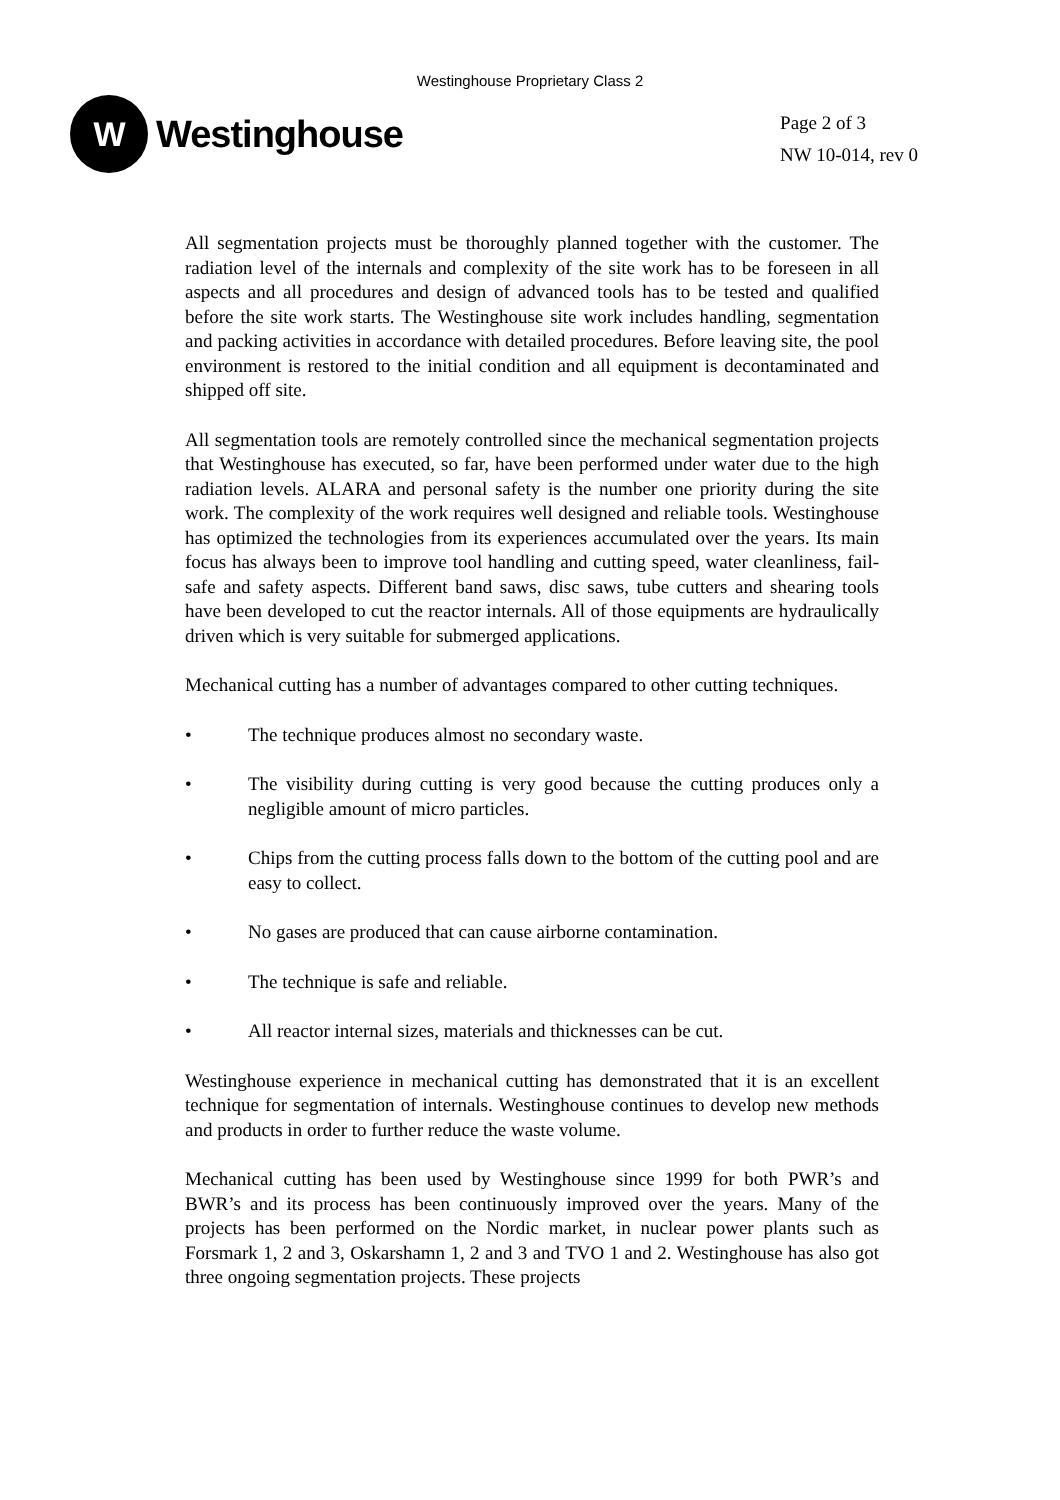Westinghouse Proprietary Class 2
W
Westinghouse
Page 2 of 3
NW 10-014, rev 0
All segmentation projects must be thoroughly planned together with the customer. The radiation level of the internals and complexity of the site work has to be foreseen in all aspects and all procedures and design of advanced tools has to be tested and qualified before the site work starts. The Westinghouse site work includes handling, segmentation and packing activities in accordance with detailed procedures. Before leaving site, the pool environment is restored to the initial condition and all equipment is decontaminated and shipped off site.
All segmentation tools are remotely controlled since the mechanical segmentation projects that Westinghouse has executed, so far, have been performed under water due to the high radiation levels. ALARA and personal safety is the number one priority during the site work. The complexity of the work requires well designed and reliable tools. Westinghouse has optimized the technologies from its experiences accumulated over the years. Its main focus has always been to improve tool handling and cutting speed, water cleanliness, fail-safe and safety aspects. Different band saws, disc saws, tube cutters and shearing tools have been developed to cut the reactor internals. All of those equipments are hydraulically driven which is very suitable for submerged applications.
Mechanical cutting has a number of advantages compared to other cutting techniques.
• The technique produces almost no secondary waste.
• The visibility during cutting is very good because the cutting produces only a negligible amount of micro particles.
• Chips from the cutting process falls down to the bottom of the cutting pool and are easy to collect.
• No gases are produced that can cause airborne contamination.
• The technique is safe and reliable.
• All reactor internal sizes, materials and thicknesses can be cut.
Westinghouse experience in mechanical cutting has demonstrated that it is an excellent technique for segmentation of internals. Westinghouse continues to develop new methods and products in order to further reduce the waste volume.
Mechanical cutting has been used by Westinghouse since 1999 for both PWR’s and BWR’s and its process has been continuously improved over the years. Many of the projects has been performed on the Nordic market, in nuclear power plants such as Forsmark 1, 2 and 3, Oskarshamn 1, 2 and 3 and TVO 1 and 2. Westinghouse has also got three ongoing segmentation projects. These projects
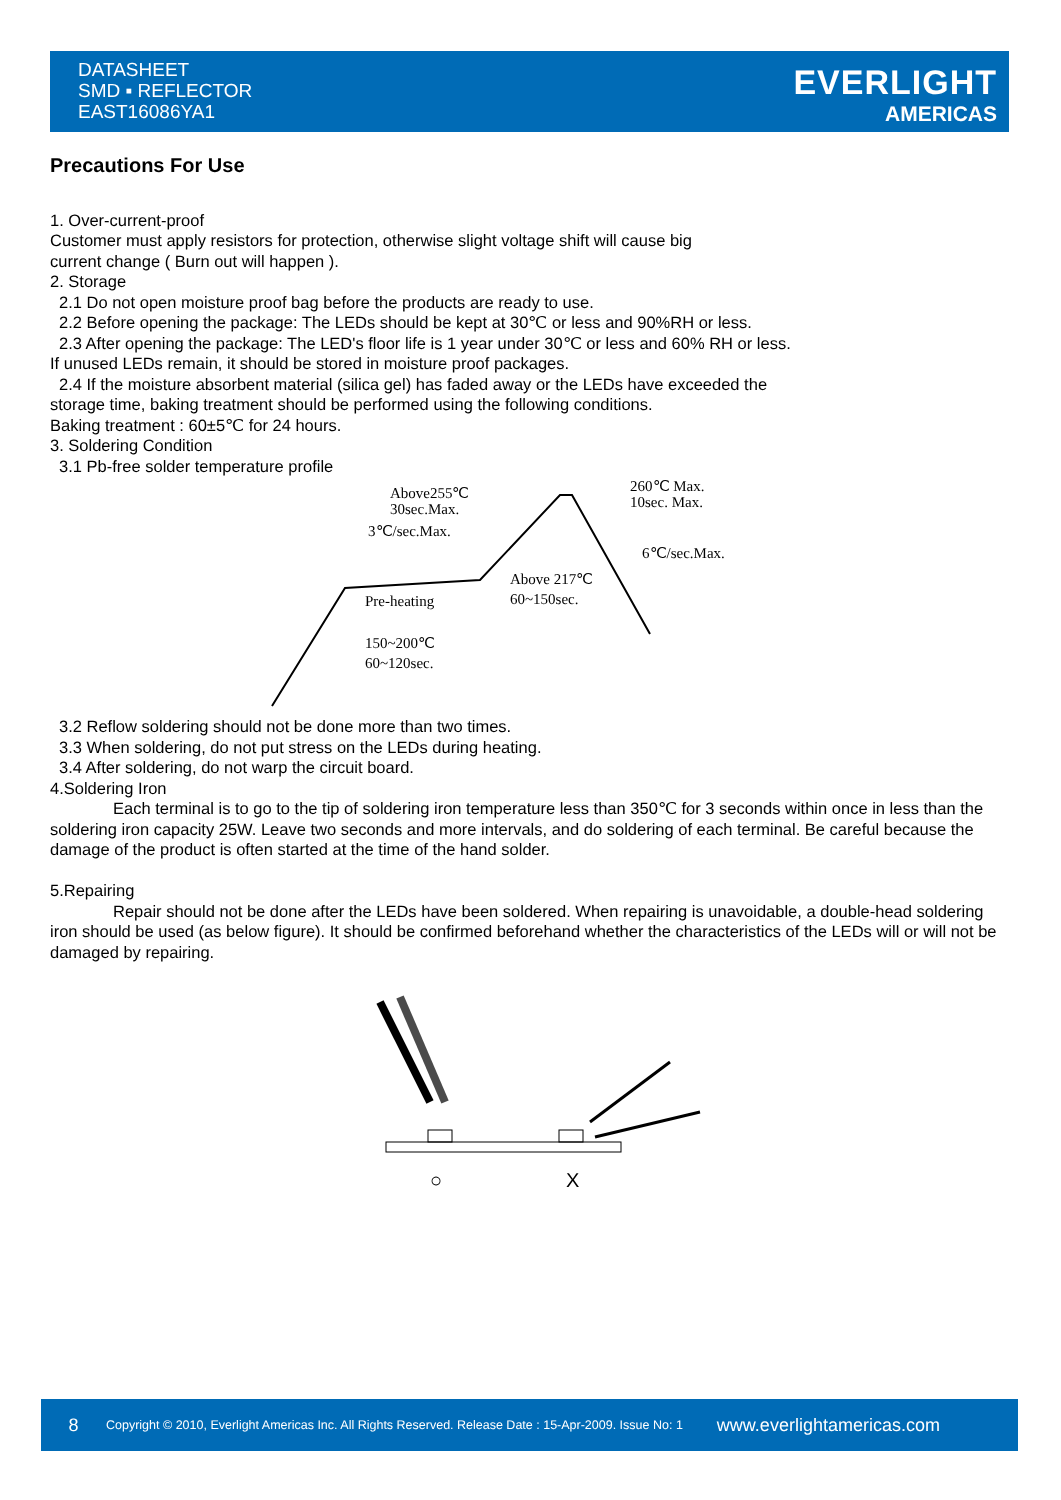DATASHEET
SMD ▪ REFLECTOR
EAST16086YA1
EVERLIGHT
AMERICAS
Precautions For Use
1. Over-current-proof
Customer must apply resistors for protection, otherwise slight voltage shift will cause big
current change ( Burn out will happen ).
2. Storage
2.1 Do not open moisture proof bag before the products are ready to use.
2.2 Before opening the package: The LEDs should be kept at 30℃ or less and 90%RH or less.
2.3 After opening the package: The LED's floor life is 1 year under 30℃ or less and 60% RH or less.
If unused LEDs remain, it should be stored in moisture proof packages.
2.4 If the moisture absorbent material (silica gel) has faded away or the LEDs have exceeded the
storage time, baking treatment should be performed using the following conditions.
Baking treatment : 60±5℃ for 24 hours.
3. Soldering Condition
3.1 Pb-free solder temperature profile
Above255℃
30sec.Max.
3℃/sec.Max.
260℃ Max.
10sec. Max.
6℃/sec.Max.
Above 217℃
60~150sec.
Pre-heating
150~200℃
60~120sec.
3.2 Reflow soldering should not be done more than two times.
3.3 When soldering, do not put stress on the LEDs during heating.
3.4 After soldering, do not warp the circuit board.
4.Soldering Iron
Each terminal is to go to the tip of soldering iron temperature less than 350℃ for 3 seconds within once in less than the soldering iron capacity 25W. Leave two seconds and more intervals, and do soldering of each terminal. Be careful because the damage of the product is often started at the time of the hand solder.
5.Repairing
Repair should not be done after the LEDs have been soldered. When repairing is unavoidable, a double-head soldering iron should be used (as below figure). It should be confirmed beforehand whether the characteristics of the LEDs will or will not be damaged by repairing.
○
X
8 Copyright © 2010, Everlight Americas Inc. All Rights Reserved. Release Date : 15-Apr-2009. Issue No: 1 www.everlightamericas.com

================================

* Task to complete *
Hand back the data above exactly, with no images.

* Answer for this exercise *
Westinghouse Proprietary Class 2
W
Westinghouse
Page 2 of 3
NW 10-014, rev 0
All segmentation projects must be thoroughly planned together with the customer. The radiation level of the internals and complexity of the site work has to be foreseen in all aspects and all procedures and design of advanced tools has to be tested and qualified before the site work starts. The Westinghouse site work includes handling, segmentation and packing activities in accordance with detailed procedures. Before leaving site, the pool environment is restored to the initial condition and all equipment is decontaminated and shipped off site.
All segmentation tools are remotely controlled since the mechanical segmentation projects that Westinghouse has executed, so far, have been performed under water due to the high radiation levels. ALARA and personal safety is the number one priority during the site work. The complexity of the work requires well designed and reliable tools. Westinghouse has optimized the technologies from its experiences accumulated over the years. Its main focus has always been to improve tool handling and cutting speed, water cleanliness, fail-safe and safety aspects. Different band saws, disc saws, tube cutters and shearing tools have been developed to cut the reactor internals. All of those equipments are hydraulically driven which is very suitable for submerged applications.
Mechanical cutting has a number of advantages compared to other cutting techniques.
• The technique produces almost no secondary waste.
• The visibility during cutting is very good because the cutting produces only a negligible amount of micro particles.
• Chips from the cutting process falls down to the bottom of the cutting pool and are easy to collect.
• No gases are produced that can cause airborne contamination.
• The technique is safe and reliable.
• All reactor internal sizes, materials and thicknesses can be cut.
Westinghouse experience in mechanical cutting has demonstrated that it is an excellent technique for segmentation of internals. Westinghouse continues to develop new methods and products in order to further reduce the waste volume.
Mechanical cutting has been used by Westinghouse since 1999 for both PWR’s and BWR’s and its process has been continuously improved over the years. Many of the projects has been performed on the Nordic market, in nuclear power plants such as Forsmark 1, 2 and 3, Oskarshamn 1, 2 and 3 and TVO 1 and 2. Westinghouse has also got three ongoing segmentation projects. These projects
DATASHEET
SMD ▪ REFLECTOR
EAST16086YA1
EVERLIGHT
AMERICAS
Precautions For Use
1. Over-current-proof
Customer must apply resistors for protection, otherwise slight voltage shift will cause big
current change ( Burn out will happen ).
2. Storage
2.1 Do not open moisture proof bag before the products are ready to use.
2.2 Before opening the package: The LEDs should be kept at 30℃ or less and 90%RH or less.
2.3 After opening the package: The LED's floor life is 1 year under 30℃ or less and 60% RH or less.
If unused LEDs remain, it should be stored in moisture proof packages.
2.4 If the moisture absorbent material (silica gel) has faded away or the LEDs have exceeded the
storage time, baking treatment should be performed using the following conditions.
Baking treatment : 60±5℃ for 24 hours.
3. Soldering Condition
3.1 Pb-free solder temperature profile
Above255℃
30sec.Max.
3℃/sec.Max.
260℃ Max.
10sec. Max.
6℃/sec.Max.
Above 217℃
60~150sec.
Pre-heating
150~200℃
60~120sec.
3.2 Reflow soldering should not be done more than two times.
3.3 When soldering, do not put stress on the LEDs during heating.
3.4 After soldering, do not warp the circuit board.
4.Soldering Iron
Each terminal is to go to the tip of soldering iron temperature less than 350℃ for 3 seconds within once in less than the soldering iron capacity 25W. Leave two seconds and more intervals, and do soldering of each terminal. Be careful because the damage of the product is often started at the time of the hand solder.
5.Repairing
Repair should not be done after the LEDs have been soldered. When repairing is unavoidable, a double-head soldering iron should be used (as below figure). It should be confirmed beforehand whether the characteristics of the LEDs will or will not be damaged by repairing.
○
X
8 Copyright © 2010, Everlight Americas Inc. All Rights Reserved. Release Date : 15-Apr-2009. Issue No: 1 www.everlightamericas.com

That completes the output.